Miriam Lewin, Munú Actis, Elisa Tokar, Liliana Gardella y Cristina Aldini son sobrevivientes de la ESMA. Reunieron sus voces y su memoria en un libro, “Ese infierno”. No es casualidad que hayan decidido ser sólo mujeres en esta empresa. Allí recorren sus vidas cotidianas durante un cautiverio del que no sabían si saldrían, y hacen lugar también al recuerdo de su resistencia y sus debilidades.

Por Marta Dillon

Cinco mujeres se sientan alrededor de una mesa y se presentan. Dicen su nombre, algunas su edad, los hijos que han parido, el trabajo que las define.
–Soy Miriam Lewin, tengo 43 años, dos hijos, soy periodista...
–Me llamo Nilda Actis o Munú Actis, soy muralista, estudié Bellas Artes en La Plata...
–Elisa Tokar, empleada administrativa y ahora también estudiante...
–Yo soy Liliana Gardella, tengo 46 años, soy antropóloga...
–Cristina Aldini, docente, actualmente cumplo la función de concejala en Vicente López, mi barrio...
Y dicen también el tiempo que pasaron en la Escuela de Mecánica de la Armada. Fueron mujeres desaparecidas, son sobrevivientes, es parte de su identidad. Las cinco mujeres hablan entre ellas con fluidez, tienen cosas que arreglar, se reparten tareas, se ríen fácilmente de algún chiste tonto. Viéndolas es fácil palpar el vínculo que las une, como si fuera algo tangible. Es un lazo que nació de la experiencia en común, pero que se afianzó cuando se animaron a plantearse mutuamente la pregunta que abre el libro que firman juntas y que reproduce dos años de conversaciones entre ellas, frente a otra mesa, poniendo palabras donde antes había dudas, creando silencios para escuchar lo que no había sido dicho: “De modo que, para contar mi historia, aquí estoy. Ustedes me escuchan hablar, pero... ¿me escuchan sentir?”. Ahora que las conversaciones son un libro -Ese infierno, conversaciones de cinco mujeres sobrevivientes de la ESMA– y que ellas son, como dicen, hermanas, la pregunta es lanzada como una botella al mar de la sociedad donde tal vez alguien la recoja. Pero... ¿alguien quiere escucharlas? ¿Alguien más puede escucharlas sentir?

▶ [Tu objetivo]:
Transcribe completo el texto sobre las sobrevivientes de la ESMA, sin alterar nada. Los registros no guardan ninguna relación con el texto.

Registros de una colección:
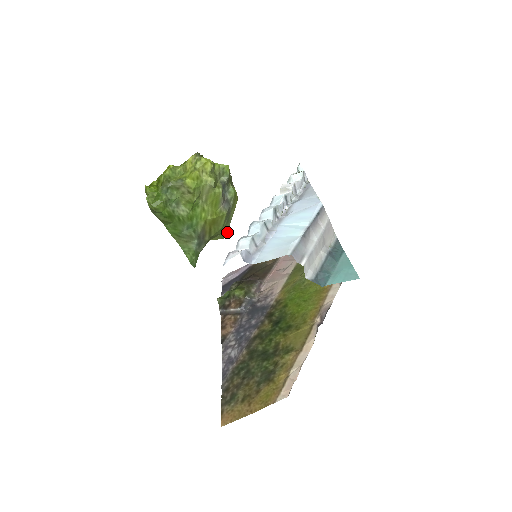
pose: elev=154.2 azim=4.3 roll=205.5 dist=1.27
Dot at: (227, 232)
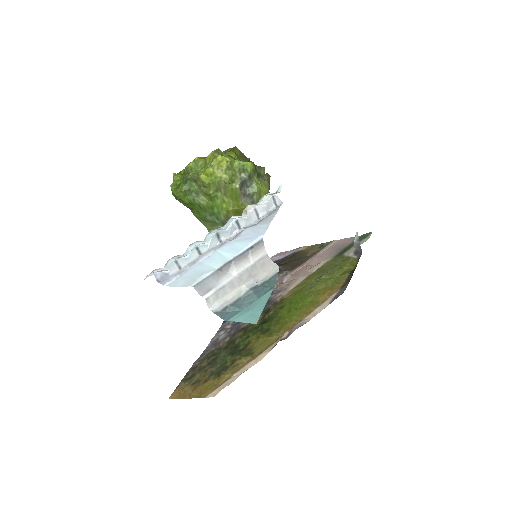
Dot at: occluded
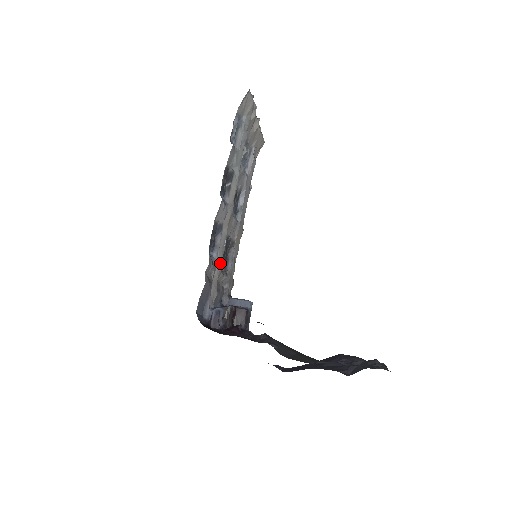
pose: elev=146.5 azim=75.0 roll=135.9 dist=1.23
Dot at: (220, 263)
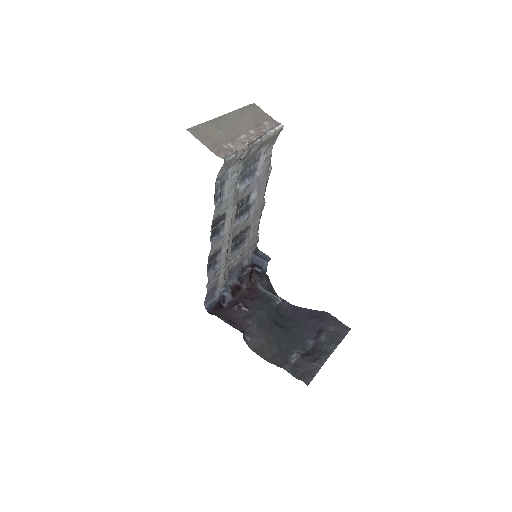
Dot at: (225, 266)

▶ [Respuesta del ejercicio]:
Miriam Lewin, Munú Actis, Elisa Tokar, Liliana Gardella y Cristina Aldini son sobrevivientes de la ESMA. Reunieron sus voces y su memoria en un libro, “Ese infierno”. No es casualidad que hayan decidido ser sólo mujeres en esta empresa. Allí recorren sus vidas cotidianas durante un cautiverio del que no sabían si saldrían, y hacen lugar también al recuerdo de su resistencia y sus debilidades.

Por Marta Dillon

Cinco mujeres se sientan alrededor de una mesa y se presentan. Dicen su nombre, algunas su edad, los hijos que han parido, el trabajo que las define.
–Soy Miriam Lewin, tengo 43 años, dos hijos, soy periodista...
–Me llamo Nilda Actis o Munú Actis, soy muralista, estudié Bellas Artes en La Plata...
–Elisa Tokar, empleada administrativa y ahora también estudiante...
–Yo soy Liliana Gardella, tengo 46 años, soy antropóloga...
–Cristina Aldini, docente, actualmente cumplo la función de concejala en Vicente López, mi barrio...
Y dicen también el tiempo que pasaron en la Escuela de Mecánica de la Armada. Fueron mujeres desaparecidas, son sobrevivientes, es parte de su identidad. Las cinco mujeres hablan entre ellas con fluidez, tienen cosas que arreglar, se reparten tareas, se ríen fácilmente de algún chiste tonto. Viéndolas es fácil palpar el vínculo que las une, como si fuera algo tangible. Es un lazo que nació de la experiencia en común, pero que se afianzó cuando se animaron a plantearse mutuamente la pregunta que abre el libro que firman juntas y que reproduce dos años de conversaciones entre ellas, frente a otra mesa, poniendo palabras donde antes había dudas, creando silencios para escuchar lo que no había sido dicho: “De modo que, para contar mi historia, aquí estoy. Ustedes me escuchan hablar, pero... ¿me escuchan sentir?”. Ahora que las conversaciones son un libro -Ese infierno, conversaciones de cinco mujeres sobrevivientes de la ESMA– y que ellas son, como dicen, hermanas, la pregunta es lanzada como una botella al mar de la sociedad donde tal vez alguien la recoja. Pero... ¿alguien quiere escucharlas? ¿Alguien más puede escucharlas sentir?